**Exercise instructions**
(a) Reproduce the stretch of the DeWolf Street piece from "Kith and Kin" through "the nineteenth century.".
(b) According to the DeWolf Street piece, in what town and year was Matthew DeWolf born?

Excerpt to read Start Marker

Kith and Kin

Sign for DeWolf Street, Wellington, Ohio. Photo by author.

Sign for DeWolf Street, Wellington, Ohio. Photo by author.

Just northeast of the center of Wellington, there runs a small road that currently dead-ends into the village’s main train line. There are fewer than ten homes situated on DeWolf Street, and I would venture to guess that not many of the residents suspect their road is named after one of the village’s earliest and most respected settlers. Other than his headstone, Matthew DeWolf has only this memorial. But his family’s story is deeply entwined with the founding and growth of Wellington, and contrasting Matthew with one of his younger relatives offers an interesting case study on societal changes here over the course of the nineteenth century.

Matthew DeWolf was born in Otis, Massachusetts in 1792. He and many members of his family eventually emigrated from Berkshire County to Wellington Township. Though sources offer a wide range of dates for the trip, the ones I find most persuasive suggest that Matthew, his wife Mary, young son Homer, brother Whitman, and sister-in-law Alice all journeyed west together in January 1827, shortly after the latters’ marriage. It is possible that Matthew’s younger sister–recorded as Pamelia, Parmelia and Parnela–also traveled with them, though some sources seem to indicate that she arrived in Wellington first.

In the unpublished manuscript records of the First Congregational Church of Wellington, the following passage appears on May 12, 1827: “Mr. Matthew D. Wolf & his Wife Mary & Mrs. Alice D Wolf Wife of Whitman D Wolf from the Church of Otis & Jonathan Niles from the Church of West Stockbridge, After their Letters were read the Individuals were examined in regard to their experimental knowledge of religion and their views of truth and duty—the Church votd to receive them as members of this Church” (mss. pg. 11). Two years later, Matthew’s father, James DeWolf, was also examined and admitted to what was then known simply as the Church of Wellington (mss. pg. 19).

Excerpt to read End Marker
Dataset extract Start Marker

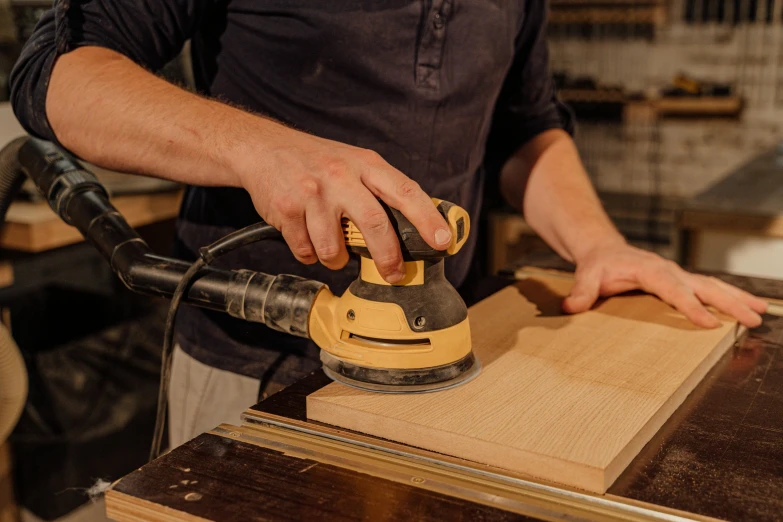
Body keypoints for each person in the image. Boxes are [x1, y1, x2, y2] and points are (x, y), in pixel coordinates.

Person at [10, 0, 767, 448]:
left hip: (450, 360)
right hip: (247, 355)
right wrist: (262, 150)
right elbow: (56, 75)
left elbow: (525, 126)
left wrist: (599, 245)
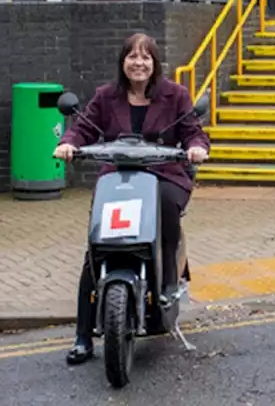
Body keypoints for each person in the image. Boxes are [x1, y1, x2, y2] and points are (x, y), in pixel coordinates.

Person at [52, 32, 210, 366]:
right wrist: (68, 143)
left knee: (165, 205)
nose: (138, 63)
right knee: (97, 243)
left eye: (146, 57)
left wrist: (196, 148)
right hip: (119, 176)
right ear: (122, 62)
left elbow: (193, 131)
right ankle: (83, 336)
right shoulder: (106, 96)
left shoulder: (175, 95)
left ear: (155, 63)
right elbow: (82, 127)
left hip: (165, 174)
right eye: (132, 57)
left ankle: (167, 280)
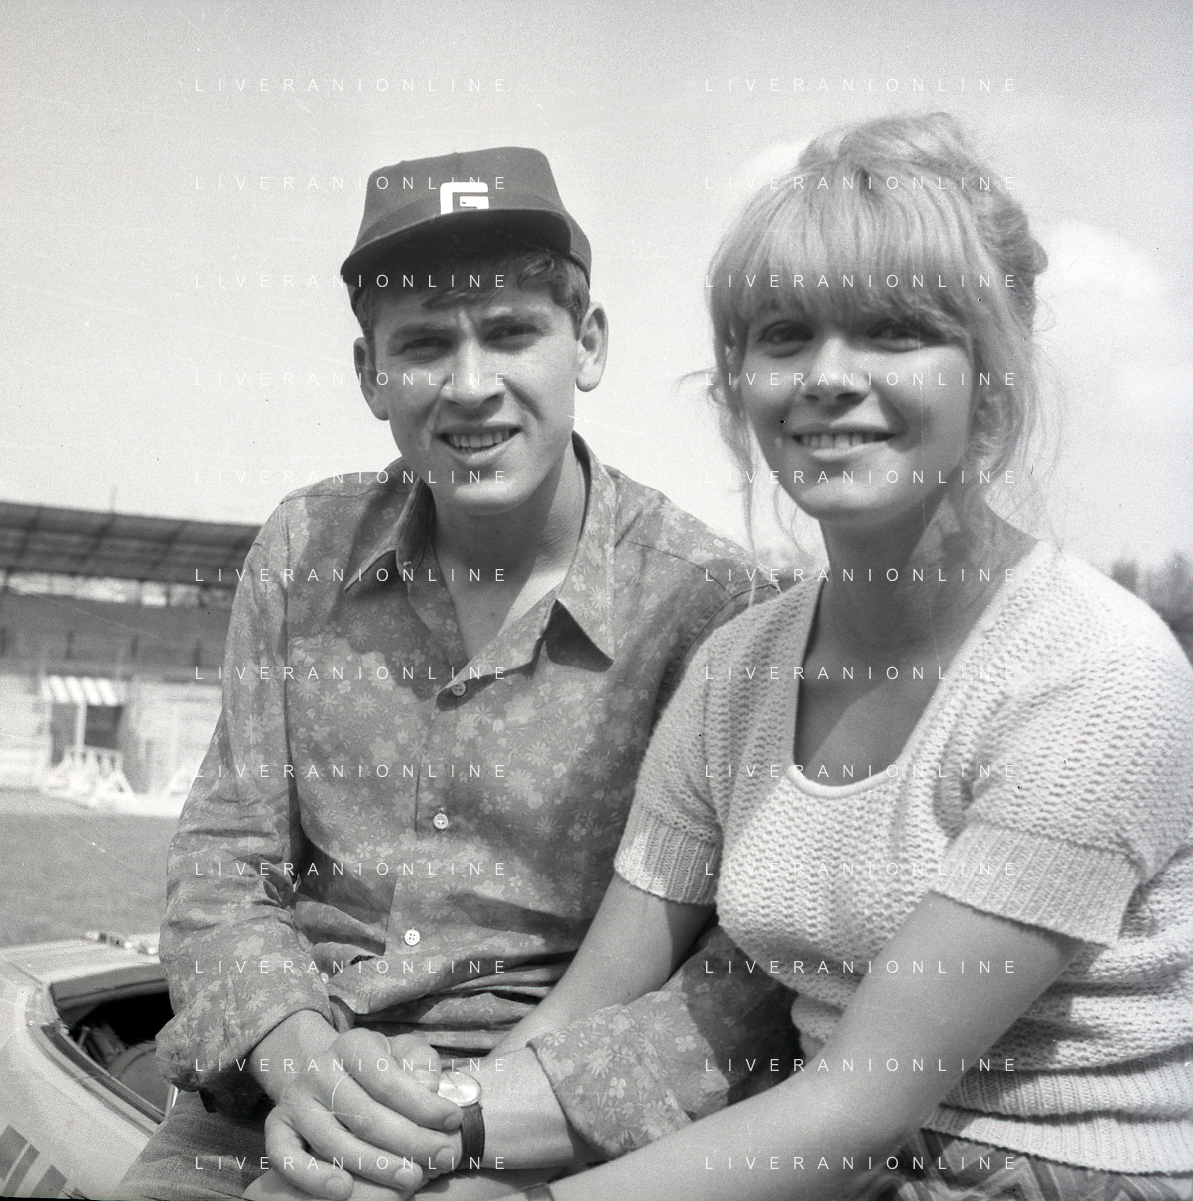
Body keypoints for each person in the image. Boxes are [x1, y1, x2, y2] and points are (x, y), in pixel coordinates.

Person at [350, 114, 1193, 1200]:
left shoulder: (1095, 676)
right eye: (786, 335)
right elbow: (588, 1005)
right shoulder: (737, 670)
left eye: (895, 331)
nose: (827, 377)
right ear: (737, 382)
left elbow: (858, 1103)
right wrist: (426, 1142)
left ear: (991, 369)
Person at [118, 146, 797, 1201]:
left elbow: (742, 968)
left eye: (512, 331)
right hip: (286, 1082)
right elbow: (223, 860)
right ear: (369, 373)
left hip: (555, 1110)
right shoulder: (303, 549)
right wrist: (307, 1068)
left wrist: (482, 1119)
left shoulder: (707, 604)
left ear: (587, 344)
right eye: (426, 344)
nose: (471, 386)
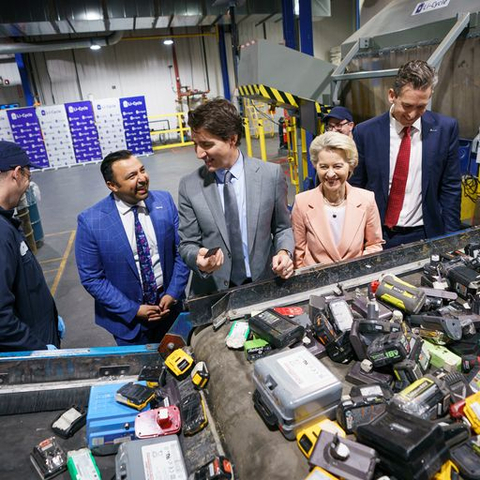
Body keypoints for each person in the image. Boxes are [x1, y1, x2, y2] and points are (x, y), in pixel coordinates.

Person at [178, 98, 294, 296]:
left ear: (232, 139)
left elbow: (282, 228)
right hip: (214, 291)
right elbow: (187, 244)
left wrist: (284, 252)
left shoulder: (270, 175)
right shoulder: (190, 185)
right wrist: (198, 259)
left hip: (263, 284)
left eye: (206, 144)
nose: (199, 153)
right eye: (195, 144)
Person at [75, 150, 189, 346]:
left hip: (171, 309)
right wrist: (133, 309)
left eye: (142, 170)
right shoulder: (91, 221)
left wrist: (173, 292)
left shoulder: (164, 202)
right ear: (112, 185)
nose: (142, 179)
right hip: (128, 322)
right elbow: (92, 278)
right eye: (131, 176)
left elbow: (182, 251)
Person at [350, 59, 461, 249]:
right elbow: (355, 188)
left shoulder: (445, 129)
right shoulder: (365, 133)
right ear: (392, 95)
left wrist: (451, 239)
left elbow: (450, 187)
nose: (412, 114)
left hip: (426, 233)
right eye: (407, 106)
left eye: (421, 107)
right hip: (378, 235)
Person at [0, 141, 61, 351]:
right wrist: (39, 351)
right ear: (17, 173)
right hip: (31, 355)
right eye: (29, 176)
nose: (28, 185)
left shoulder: (6, 222)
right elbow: (1, 319)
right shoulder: (1, 231)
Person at [292, 132, 384, 267]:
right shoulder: (302, 202)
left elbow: (374, 245)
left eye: (337, 166)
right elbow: (298, 253)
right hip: (317, 283)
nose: (330, 174)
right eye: (323, 167)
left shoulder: (366, 200)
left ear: (350, 165)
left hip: (354, 280)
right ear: (315, 166)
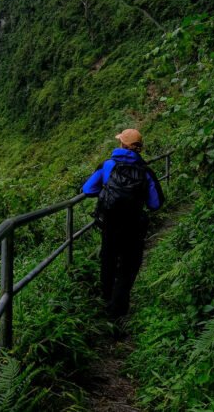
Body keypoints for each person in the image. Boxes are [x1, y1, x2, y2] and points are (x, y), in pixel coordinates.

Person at [81, 128, 163, 319]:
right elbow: (155, 203)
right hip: (134, 227)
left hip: (110, 224)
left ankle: (105, 301)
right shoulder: (145, 171)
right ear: (139, 148)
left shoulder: (108, 165)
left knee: (108, 262)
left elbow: (87, 189)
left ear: (122, 144)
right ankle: (118, 311)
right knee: (128, 267)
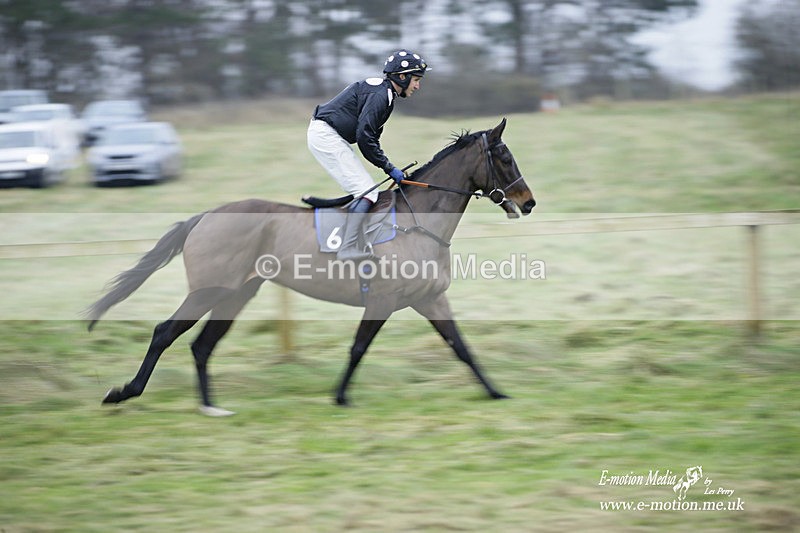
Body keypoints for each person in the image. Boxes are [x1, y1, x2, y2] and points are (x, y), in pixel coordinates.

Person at [308, 49, 430, 261]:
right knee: (367, 191)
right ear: (402, 77)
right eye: (416, 80)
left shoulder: (386, 95)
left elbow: (370, 138)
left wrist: (388, 166)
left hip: (328, 135)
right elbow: (364, 138)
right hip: (326, 136)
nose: (417, 86)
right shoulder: (381, 96)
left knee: (365, 188)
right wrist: (389, 168)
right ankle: (348, 247)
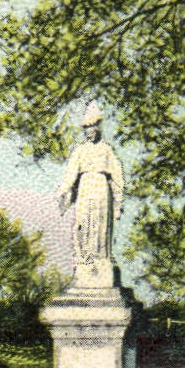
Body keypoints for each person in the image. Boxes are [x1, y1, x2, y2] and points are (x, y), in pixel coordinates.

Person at [57, 101, 125, 287]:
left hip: (102, 189)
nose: (89, 131)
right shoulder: (80, 150)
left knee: (100, 224)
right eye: (86, 127)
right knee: (83, 223)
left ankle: (101, 259)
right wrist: (64, 192)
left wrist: (118, 202)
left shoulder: (107, 150)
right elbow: (70, 174)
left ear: (98, 128)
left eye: (92, 127)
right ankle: (85, 259)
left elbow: (117, 177)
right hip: (86, 187)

Dataset extract End Marker

**Solutions per task**
(a)
Kith and Kin

Sign for DeWolf Street, Wellington, Ohio. Photo by author.

Sign for DeWolf Street, Wellington, Ohio. Photo by author.

Just northeast of the center of Wellington, there runs a small road that currently dead-ends into the village’s main train line. There are fewer than ten homes situated on DeWolf Street, and I would venture to guess that not many of the residents suspect their road is named after one of the village’s earliest and most respected settlers. Other than his headstone, Matthew DeWolf has only this memorial. But his family’s story is deeply entwined with the founding and growth of Wellington, and contrasting Matthew with one of his younger relatives offers an interesting case study on societal changes here over the course of the nineteenth century.

(b) Otis, Massachusetts, in 1792.